Потом мы принялись читать книгу вместе с Ленькой и Юркой. Уходили на Горку, или в лес, или к Чармышу, где нам никто не мог помешать. Вблизи от тюрьмы, от могил повешенных, книга эта производила на нас особенно сильное впечатление. И мрачное здание с зарешеченными окнами, с полосатой будкой у входа и железными воротами, за которые уводили таких, как Овод, представало перед нами в другом свете. Может быть, и здесь погибают такие же бесстрашные и гордые? Думать об этом было и жутко и радостно: вот какие бывают люди! И здание это становилось нам ненавистным, хотя бы потому, что было похоже
Мы прочитали книгу несколько раз, мы знали из нее наизусть целые страницы и все никак не решались расстаться с ней. Она перестала быть для нас книгой, это был целый мир живых людей.
Из библиотеки прислали наконец записку, и мы отправились туда все трое, приготовившись к тому, что нас будут бранить. Но Надежда Максимовна только спросила:
— Понравилась книжка?
У нее было забинтовано горло, и говорила она чуть слышно. Кто-то сказал нам, что Надежда Максимовна болела какой-то неизлечимой горловой болезнью.
В библиотеке никого не было, в раскрытые окна с улицы вливался зной одного из последних жарких дней того незабываемого лета, сердито гудела в углу запутавшаяся в паутине муха.
Перебивая и поправляя друг друга, мы принялись рассказывать о книге. Но кто-то, звеня шпорами, прошел под окном, и Надежда Максимовна остановила нас. Неторопливо ушла за книжный шкаф и вернулась с новой книгой в руках.
— А вот это нашего русского писателя Максима Горького. Здесь тоже написано про бесстрашных и мужественных людей, которые боролись за народ. Эту книгу, мальчики, надо читать и взрослым, она и им будет интересна… Только не задерживайте, пожалуйста.
Позже мы узнали, что у Надежды Максимовны жених сидит в Шлиссельбургской крепости и сама она несколько лет пробыла в ссылке в Сибири, откуда ее и перевели в наш городок, так как она заболела чахоткой. Эта новость поразила нас, мы стали каждый день бегать в библиотеку, чтобы хоть издали посмотреть на Надежду Максимовну и, если случится, оказать ей какую-нибудь услугу. И между собой стали называть ее Джеммой.
Помню один разговор, который происходил на берегу Чармыша. Мы лежали на песке, глядя в синее небо, в котором стремительно и косо носились стрижи. С воды тянуло свежестью. Над моим лицом покачивался из стороны в сторону красный прутик тальника с матово-зелеными, если смотреть снизу, листочками. Полуденное солнце светило в окна мрачного здания тюрьмы, и стекла празднично сверкали, как будто за ними билось веселое, яркое пламя.
— Ребята! — сказал Юрка. — А давайте всегда как он? А? Вот надо что-нибудь сделать — и спроси себя: как бы он поступил? И так и делать…
Ленька тихонько свистнул.
— Как Овод — это надо же совсем бесстрашно, — с мечтательной завистью сказал он. — Вот где самое опасное — туда и лезть… — И улыбнулся смущенно. — Страшно ведь. А?

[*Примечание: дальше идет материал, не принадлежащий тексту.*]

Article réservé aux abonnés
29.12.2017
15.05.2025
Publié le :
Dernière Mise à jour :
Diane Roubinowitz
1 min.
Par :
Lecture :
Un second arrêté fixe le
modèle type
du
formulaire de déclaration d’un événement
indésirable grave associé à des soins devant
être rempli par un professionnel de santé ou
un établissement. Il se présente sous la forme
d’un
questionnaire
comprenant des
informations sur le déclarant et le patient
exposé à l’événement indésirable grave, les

7. „А вот Овод, он не побоялся бы…“
Однажды мать послала меня в лавочку Кичигина за солью. «Бакалейная и всякая торговля. Кичигин и сын» помещалась в угловом деревянном доме с пестрыми резными наличниками. На той стороне лавки, которая выходила на Проломную улицу, висела над тротуаром жестяная вывеска. Прикрепленная к металлическому стержню, она на ветру качалась и отвратительно скрипела — этот скрип был слышен за несколько кварталов.

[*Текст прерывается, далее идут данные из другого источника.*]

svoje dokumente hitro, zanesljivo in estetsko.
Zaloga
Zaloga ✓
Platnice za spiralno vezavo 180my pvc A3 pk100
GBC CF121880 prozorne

— Ну, быть ненастью… Кичигин опять завыл, — говорили в городе. — Хоть бы смазал ее чем, проклятую!
На другой стороне дома, в Зуевом переулке, на таком же стержне висел позолоченный крендель — это значило, что в магазине продается и хлеб.

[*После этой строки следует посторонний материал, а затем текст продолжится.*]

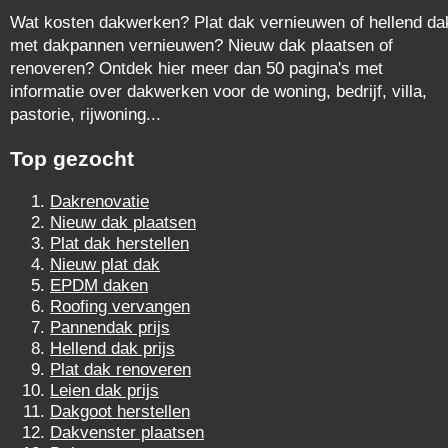
Wat kosten dakwerken? Plat dak vernieuwen of hellend da
met dakpannen vernieuwen? Nieuw dak plaatsen of
renoveren? Ontdek hier meer dan 50 pagina's met
informatie over dakwerken voor de woning, bedrijf, villa,
pastorie, rijwoning...
Top gezocht
Dakrenovatie
Nieuw dak plaatsen
Plat dak herstellen
Nieuw plat dak
EPDM daken
Roofing vervangen
Pannendak prijs
Hellend dak prijs
Plat dak renoveren
Leien dak prijs
Dakgoot herstellen
Dakvenster plaatsen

В кичигинском магазине действительно, в соответствии с вывеской, было почти все, что требовалось жителям близлежащих кварталов: хлеб и соль, спички и сахар, мыло и порошки от клопов, бриллиантин для усов местных покорителей сердец и церковные свечи, гвозди и сапожный вар, и еще множество всяческих товаров.